L'Etat est devenu l'esclave du Système industriel-spéculatif reposant sur la consommation.

Etienne de La Boétie : le tyran compte bien sur ses esclaves pour subsister. Il suffirait de le laisser tomber... De la même manière, le Système s'effondrerait de lui-même si nous cessions de consommer les produits inutiles qui l'engraissent et lui donnent sa toute puissance sur les Etats et sur les individus.

L'Etat, qu'il soit démocratique ou dictatorial, a été vaincu par le Système, c'est une bonne chose ; il ne reste plus qu'à vaincre celui-ci.

Pour ce faire, une seule stratégie : non pas la révolte, qui n'a aucune prise sur lui (au contraire, il peut s'en servir pour s'offrir, une fois intégrée, de nouvelles parts de marchés), mais la simple volte.

La volte, c'est-à-dire : tourner le dos au Système.

Non, merci. Et tourner les talons.

Se détourner, avec dédain, avec mépris si l'on veut, avec dérision, mais surtout, avec désinvolture.

Désinvolture : désenvelopper, développer, désenrouler. Se défaire avec souplesse et prestance de la camisole du Système. Et ne plus être recroquevillé sur soi.

« Le recours aux forêts » n'est plus possible. Les huissiers sont équipés de GPS. Thoreau, s'il vivait aujourd'hui dans sa cabane, serait « secouru » par l'Etat et envoyé en ville dans un foyer pour « indigents ».

Reste l'action terreauriste. Reste le terroirisme.

Des communautés d'anarques réinvestissant la terre abandonnée à l'agriculture industrielle, rachetant les terres des derniers agriculteurs mécanisés et poussés au suicide par le Système.

Anarques ou hommes libres (femmes comprises, bien entendu), organisés, choisissant de quitter la vie « moderne » hors-sol pour la vie traditionnelle et futuriste enracinée.

Quelques rappels concernant l'anarque de Jünger, dans son récent Eumeswil : « La contrepartie positive de l’anarchiste, c’est l’anarque. Celui-ci n’est pas le partenaire du monarque, mais son antipode, l’homme que le puissant n’arrive pas à saisir, bien que lui aussi soit dangereux. Il n’est pas l’adversaire du monarque, mais son pendant. »

« L’ anarque n’en est pas tenté (par la mine), pour la simple raison qu’il s’oriente, non selon les idées, mais selon les faits. Il se bat seul, en homme libre, peu enclin à se sacrifier pour qu’une incapacité en remplace une autre, et qu’une domination nouvelle triomphe de l’ancienne.

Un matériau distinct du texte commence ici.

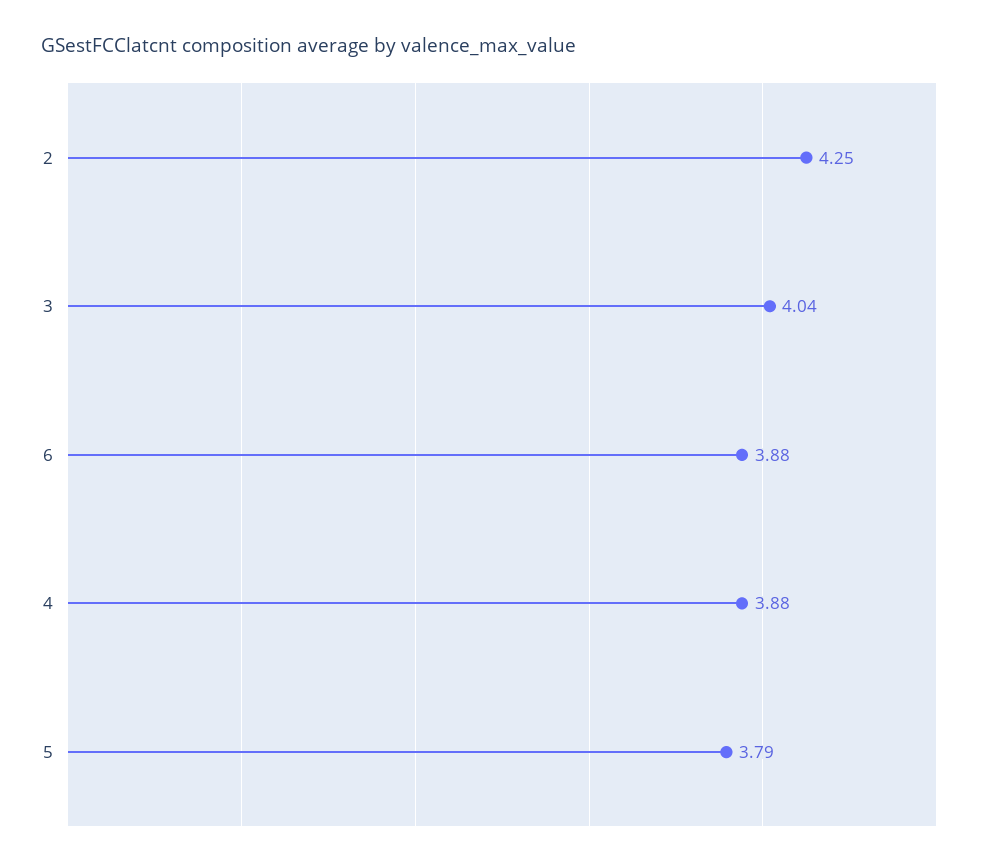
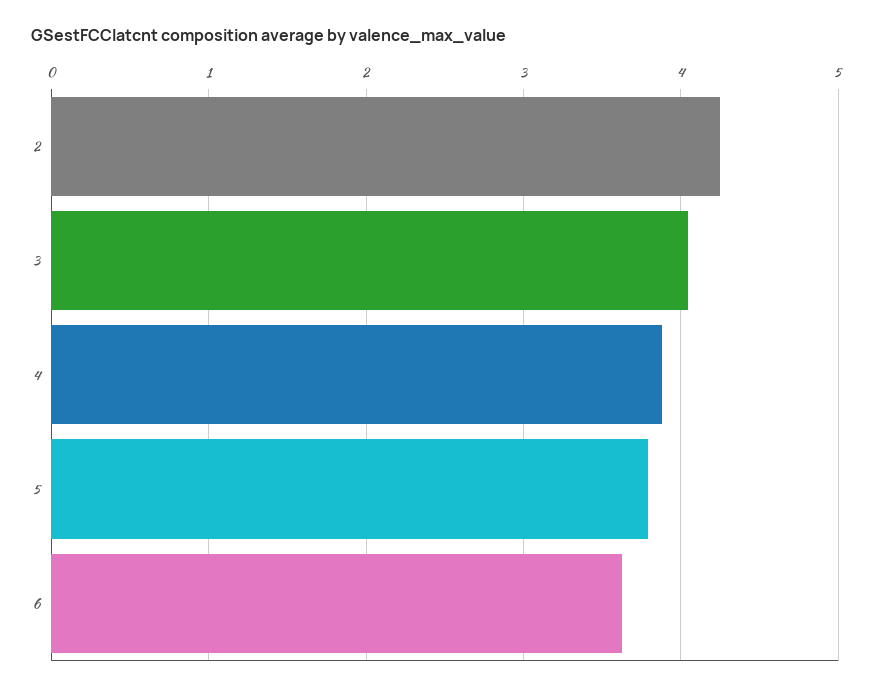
6: 3.88 -> 3.6

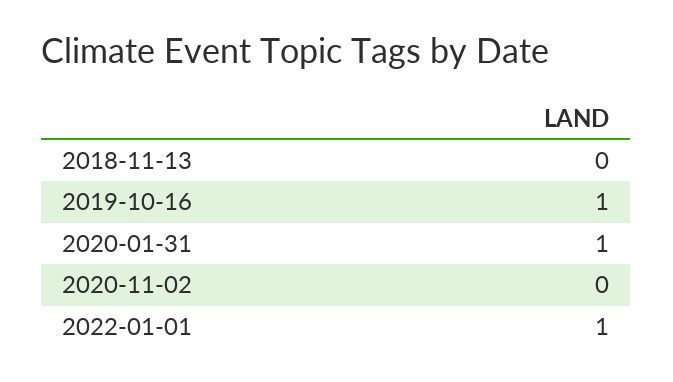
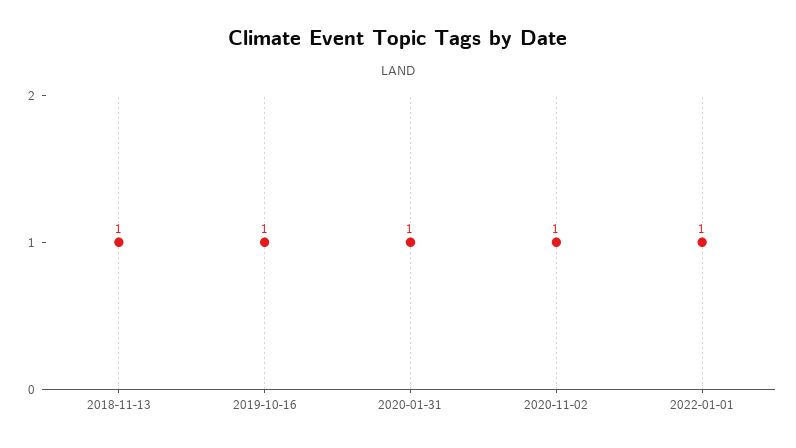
2018-11-13: 0 -> 1
2020-11-02: 0 -> 1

A cet égard, l’homme quelconque est même plus proche de lui, le boulanger qui se soucie avant tout de cuire du bon pain, le paysan qui mène sa charrue tandis que les armées passent à travers son champ. »

Borges : « L'ordre accompagne l'aventure et l'aventure améliore l'ordre ». Parole d'anarque.

Le terrauriste est une forme d'anarque, il crée sa propre autorité, à côté de celle de la société dont il s'accommode certes, mais en la contestant par l'exemple, un autre exemple.

Hommes libres (et femmes, j'insiste) d'une autre modernité, d'une altermodernité, celle non pas de la science industrielle mais de la science naturelle.

Quand j'entends Progrès ou Modernité, je deviens terreauriste.

La technologie de pointe, non pour aller dans l'espace mais pour préserver l'espèce.

Le terreau : un engrais naturel composé de terre végétale et de produits de décomposition.

Le terroir : une étendue limitée de terre avec ses caractéristiques propres, tant agricoles que culturelles.

La tradition : transmission du vivant.

Le travail : action vitale visant à produire du vivant.

Le terreaurisme / terroirisme : abandon désinvolte du Système, dans l'espoir de semer la volte. Action exemplaire, acte de maturité. Reconquête de l'être et du réel.

Le terreaurisme est à la portée de tous, partout et dans le monde entier.

Partout où il y a de la terre, il peut y avoir du terreau, et partout où il y a du terreau, il y a de la nourriture, et quand les terreauristes seront rassasiés, leurs cœurs et leurs corps éprouvés, le Système n'aura plus de séduction pour leurs âmes.

Le terreauriste est le contraire du vivant-mort.

Le terreauriste n'aura pas besoin de convaincre quiconque par le discours. Il se contentera d'agir. Il n'aura pas besoin de la politique du Système. Il se contentera de croître sous ses yeux, son propre regard détourné de lui pour être tourné vers la réalité.

Le terreaurisme est une conspiration universelle pour préserver la vie intérieure.

Lucien Rivière, Notes pour un manifeste, Mexico, 1978.